The nation's second-largest drugstore chain, with several stores in Hampton Roads, says it will phase out cigarettes, cigars and chewing tobacco by Oct. 1 as it continues to focus more on health care.
CVS Caremark Corp. and other major drugstore chains have been adding clinics to their stores for several years. Their pharmacists deliver flu shots and other immunizations, and their clinics also have been expanding the care they deliver.
CVS CEO Larry Merlo says the company decided it can no longer sell cigarettes at places where it also provides health care.
The move will cost the Woonsocket, R.I., company about $2 billion in annual revenue. But CVS executives expect it to also help the health care business grow.
President Barack Obama, a former smoker, says CVS is setting a "powerful example" and that the decision will help his administration's efforts to reduce tobacco-related deaths and disease and bring down health care costs.

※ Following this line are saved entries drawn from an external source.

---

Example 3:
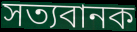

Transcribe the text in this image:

সত্যবানক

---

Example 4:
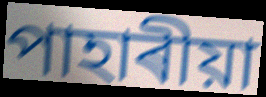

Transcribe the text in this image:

পাহাৰীয়া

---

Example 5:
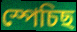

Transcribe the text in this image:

স্পেচিছ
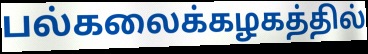
பல்கலைக்கழகத்தில்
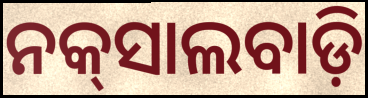
ନକ୍‌ସାଲବାଡ଼ି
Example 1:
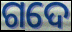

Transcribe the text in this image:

ଗଦେ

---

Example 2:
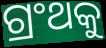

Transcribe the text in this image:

ଗ୍ରଂଥକୁ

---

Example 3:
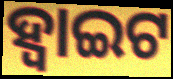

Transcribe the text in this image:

ହ୍ୱାଇଟ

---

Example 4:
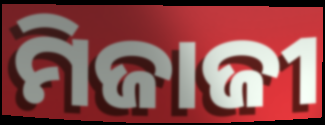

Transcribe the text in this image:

ମିଜାଜୀ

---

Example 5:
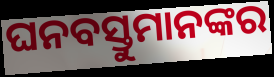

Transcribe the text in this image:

ଘନବସ୍ତୁମାନଙ୍କର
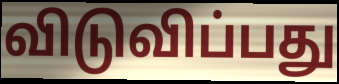
விடுவிப்பது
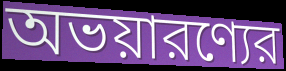
অভয়ারণ্যের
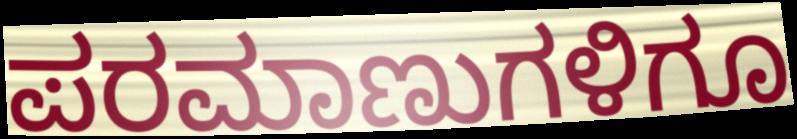
ಪರಮಾಣುಗಳಿಗೂ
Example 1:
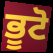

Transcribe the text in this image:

ਭੂਟੋ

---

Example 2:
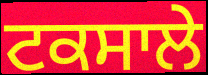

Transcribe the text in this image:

ਟਕਸਾਲੇ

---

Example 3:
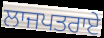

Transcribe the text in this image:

ਲਾਜਪਤਰਾਏ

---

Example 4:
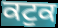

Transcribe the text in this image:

ਕਟੁਕ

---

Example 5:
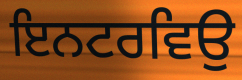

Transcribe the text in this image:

ਇਨਟਰਵਿਉ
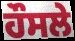
ਹੌਸਲੇ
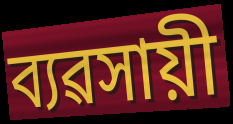
ব্যৱসায়ী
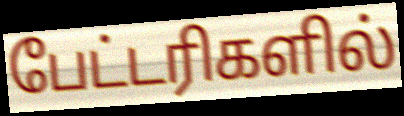
பேட்டரிகளில்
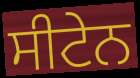
ਸੀਟੇਨ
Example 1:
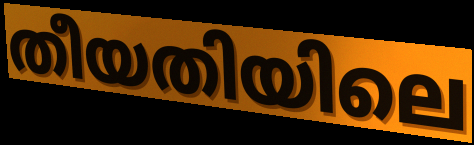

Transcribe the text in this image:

തീയതിയിലെ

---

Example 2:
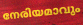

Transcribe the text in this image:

നേരിയമാവും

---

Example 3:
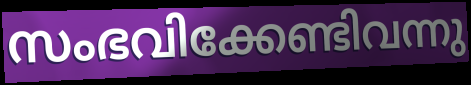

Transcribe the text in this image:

സംഭവിക്കേണ്ടിവന്നു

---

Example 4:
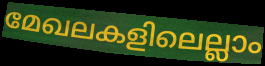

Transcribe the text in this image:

മേഖലകളിലെല്ലാം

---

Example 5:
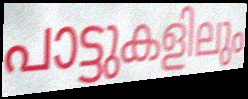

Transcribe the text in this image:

പാട്ടുകളിലും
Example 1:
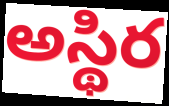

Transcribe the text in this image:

అస్థిర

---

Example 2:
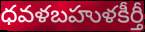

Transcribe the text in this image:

ధవళబహుళకీర్తీ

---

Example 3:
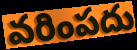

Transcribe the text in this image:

వరింపదు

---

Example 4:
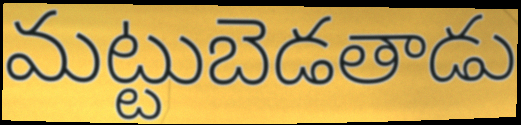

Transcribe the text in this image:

మట్టుబెడతాడు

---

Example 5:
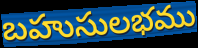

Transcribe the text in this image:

బహుసులభము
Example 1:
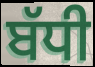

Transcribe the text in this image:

ਬੱਧੀ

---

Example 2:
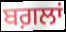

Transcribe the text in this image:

ਬਗ਼ਲਾਂ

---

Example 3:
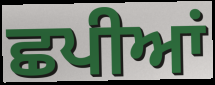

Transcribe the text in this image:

ਛਪੀਆਂ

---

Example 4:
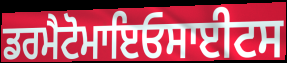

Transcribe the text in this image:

ਡਰਮੈਟੋਮਾਇਓਸਾਈਟਸ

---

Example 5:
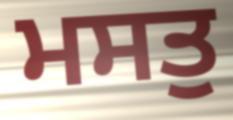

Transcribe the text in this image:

ਮਸਤੁ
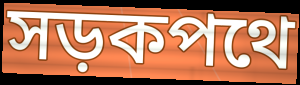
সড়কপথে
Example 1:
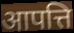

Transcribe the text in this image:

आपत्ति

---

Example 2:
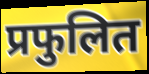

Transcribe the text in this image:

प्रफुलित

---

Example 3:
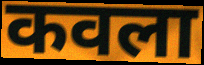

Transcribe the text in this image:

कवला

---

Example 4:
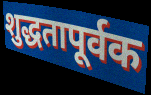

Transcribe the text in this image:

शुद्धतापूर्वक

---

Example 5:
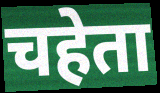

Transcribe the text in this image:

चहेता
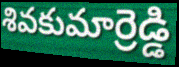
శివకుమార్రెడ్డి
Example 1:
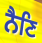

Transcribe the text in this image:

ਨੈਣਿ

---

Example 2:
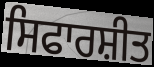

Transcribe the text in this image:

ਸਿਫਾਰਸ਼ੀਤ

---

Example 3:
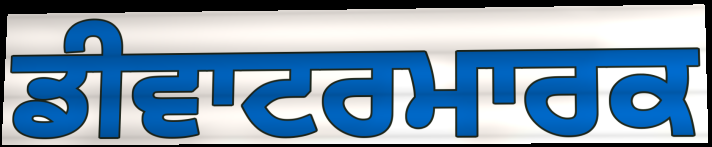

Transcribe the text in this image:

ਡੀਵਾਟਰਮਾਰਕ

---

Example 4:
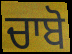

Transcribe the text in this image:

ਚਾਬੋ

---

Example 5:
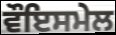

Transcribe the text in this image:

ਵੌਇਸਮੇਲ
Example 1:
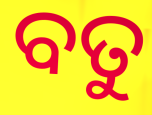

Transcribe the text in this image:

ବତୁ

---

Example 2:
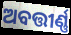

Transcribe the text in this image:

ଅବତ୍ତୀର୍ଣ୍ଣ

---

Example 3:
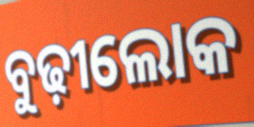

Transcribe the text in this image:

ବୁଢ଼ୀଲୋକ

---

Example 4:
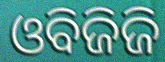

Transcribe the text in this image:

ଓବିଜିଜି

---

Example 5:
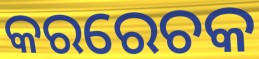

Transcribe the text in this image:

The decision is getting a lot of reaction on the WVEC13 Facebook page.
Theresa Campbell wrote, "Bravo CVS!"
"I applaud this move and will continue to be a CVS customer!!!," posted Rick Coard.

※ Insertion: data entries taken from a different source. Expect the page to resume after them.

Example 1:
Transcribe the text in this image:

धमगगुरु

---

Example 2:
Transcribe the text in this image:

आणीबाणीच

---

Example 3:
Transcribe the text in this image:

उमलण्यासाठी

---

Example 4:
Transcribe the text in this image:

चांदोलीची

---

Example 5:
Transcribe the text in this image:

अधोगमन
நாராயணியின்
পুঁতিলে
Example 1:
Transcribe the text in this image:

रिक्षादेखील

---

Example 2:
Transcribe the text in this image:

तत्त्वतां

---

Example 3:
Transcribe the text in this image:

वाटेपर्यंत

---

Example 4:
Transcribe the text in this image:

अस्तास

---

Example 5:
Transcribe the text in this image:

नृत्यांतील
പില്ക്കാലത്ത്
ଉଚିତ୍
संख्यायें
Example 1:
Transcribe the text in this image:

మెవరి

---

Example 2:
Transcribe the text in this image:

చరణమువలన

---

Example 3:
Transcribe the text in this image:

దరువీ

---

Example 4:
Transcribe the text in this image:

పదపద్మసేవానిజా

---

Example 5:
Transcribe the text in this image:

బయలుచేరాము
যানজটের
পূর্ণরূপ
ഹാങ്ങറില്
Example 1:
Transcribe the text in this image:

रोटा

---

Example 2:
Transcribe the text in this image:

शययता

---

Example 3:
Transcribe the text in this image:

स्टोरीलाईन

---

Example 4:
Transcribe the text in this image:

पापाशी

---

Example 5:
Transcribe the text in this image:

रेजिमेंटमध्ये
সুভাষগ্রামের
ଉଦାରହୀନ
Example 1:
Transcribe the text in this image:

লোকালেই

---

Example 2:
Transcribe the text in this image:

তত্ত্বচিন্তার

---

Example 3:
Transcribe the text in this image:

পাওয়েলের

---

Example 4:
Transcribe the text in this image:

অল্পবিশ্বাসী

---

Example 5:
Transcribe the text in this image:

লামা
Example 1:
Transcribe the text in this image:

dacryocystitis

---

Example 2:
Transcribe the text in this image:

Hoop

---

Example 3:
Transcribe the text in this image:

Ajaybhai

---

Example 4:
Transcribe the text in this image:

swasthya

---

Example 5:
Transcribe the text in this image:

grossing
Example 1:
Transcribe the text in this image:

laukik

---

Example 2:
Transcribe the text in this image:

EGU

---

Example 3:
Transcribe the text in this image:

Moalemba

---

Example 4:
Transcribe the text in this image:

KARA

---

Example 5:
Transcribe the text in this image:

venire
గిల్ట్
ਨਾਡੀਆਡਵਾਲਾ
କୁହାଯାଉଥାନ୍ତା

That was the overriding sentiment from people commenting on the decision.
Others wondered if the company will go further.
Bowen II said, "But they will still sell wine?" and George Filomarino added, "Do they sell beer and wine to? If so maybe stop selling that too."

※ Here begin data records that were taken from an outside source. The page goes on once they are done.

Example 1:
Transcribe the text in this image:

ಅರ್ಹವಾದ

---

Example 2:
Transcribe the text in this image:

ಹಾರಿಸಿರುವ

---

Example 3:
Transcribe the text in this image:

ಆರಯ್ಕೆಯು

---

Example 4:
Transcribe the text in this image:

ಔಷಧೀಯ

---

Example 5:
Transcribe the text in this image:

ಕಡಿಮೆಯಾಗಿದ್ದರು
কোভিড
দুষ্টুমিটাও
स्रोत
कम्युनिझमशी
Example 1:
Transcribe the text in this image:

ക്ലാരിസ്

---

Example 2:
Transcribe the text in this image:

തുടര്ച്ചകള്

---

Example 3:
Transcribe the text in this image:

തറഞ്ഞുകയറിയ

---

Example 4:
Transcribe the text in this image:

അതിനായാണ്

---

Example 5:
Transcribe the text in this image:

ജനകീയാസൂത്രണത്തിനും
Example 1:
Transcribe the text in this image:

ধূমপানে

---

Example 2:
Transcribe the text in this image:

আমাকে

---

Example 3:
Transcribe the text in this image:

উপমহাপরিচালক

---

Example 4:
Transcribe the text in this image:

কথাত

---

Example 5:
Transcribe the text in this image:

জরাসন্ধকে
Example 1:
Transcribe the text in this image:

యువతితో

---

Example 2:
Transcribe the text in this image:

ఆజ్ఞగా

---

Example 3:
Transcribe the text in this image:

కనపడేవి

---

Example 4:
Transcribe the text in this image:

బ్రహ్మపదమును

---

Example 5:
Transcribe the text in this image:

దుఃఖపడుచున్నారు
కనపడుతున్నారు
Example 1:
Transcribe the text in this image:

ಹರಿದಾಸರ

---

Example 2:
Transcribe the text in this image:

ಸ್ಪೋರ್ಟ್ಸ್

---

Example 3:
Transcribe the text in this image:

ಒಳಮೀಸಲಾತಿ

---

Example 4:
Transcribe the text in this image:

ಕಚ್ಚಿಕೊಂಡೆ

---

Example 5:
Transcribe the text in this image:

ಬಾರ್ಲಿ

Tricia Nixon Purvis wrote, "It's up to them, but I agree with some of the others comments here. Why stop there? They're a pharmacy that sells beer, wine and junk food. That may be a little contradicting."
Courtney Louise Hunley said, "People are going to smoke regardless. They will just go to the closest store and buy them."
CVS Caremark competitor Walgreen Co., the largest U.S. drugstore chain, sells tobacco, as does the world's largest retailer, Wal-Mart Stores Inc., which also operates pharmacies in its stores. Target Corp., another major retailer with pharmacies in its stores, does not.
Discounters such as Family Dollar have started selling tobacco over the last couple years. They note that smokers make more frequent stops at retailers, and their customers are more likely to be tobacco users.
U.S. retail sales of tobacco, which is comprised largely of cigarettes, were about $107.7 billion in 2012, according to market researcher Euromonitor International. Less than 4 percent of retail cigarette sales come from drugstores like CVS and Walgreens.
The share of Americans who smoke has fallen dramatically since 1970, from nearly 40 percent to about 18 percent. But the rate has stalled since about 2004, with about 44 million adults in the U.S. smoking cigarettes. It's unclear why it hasn't budged, but some market watchers have cited tobacco company discount coupons on cigarettes and a lack of funding for programs to discourage smoking or to help smokers quit.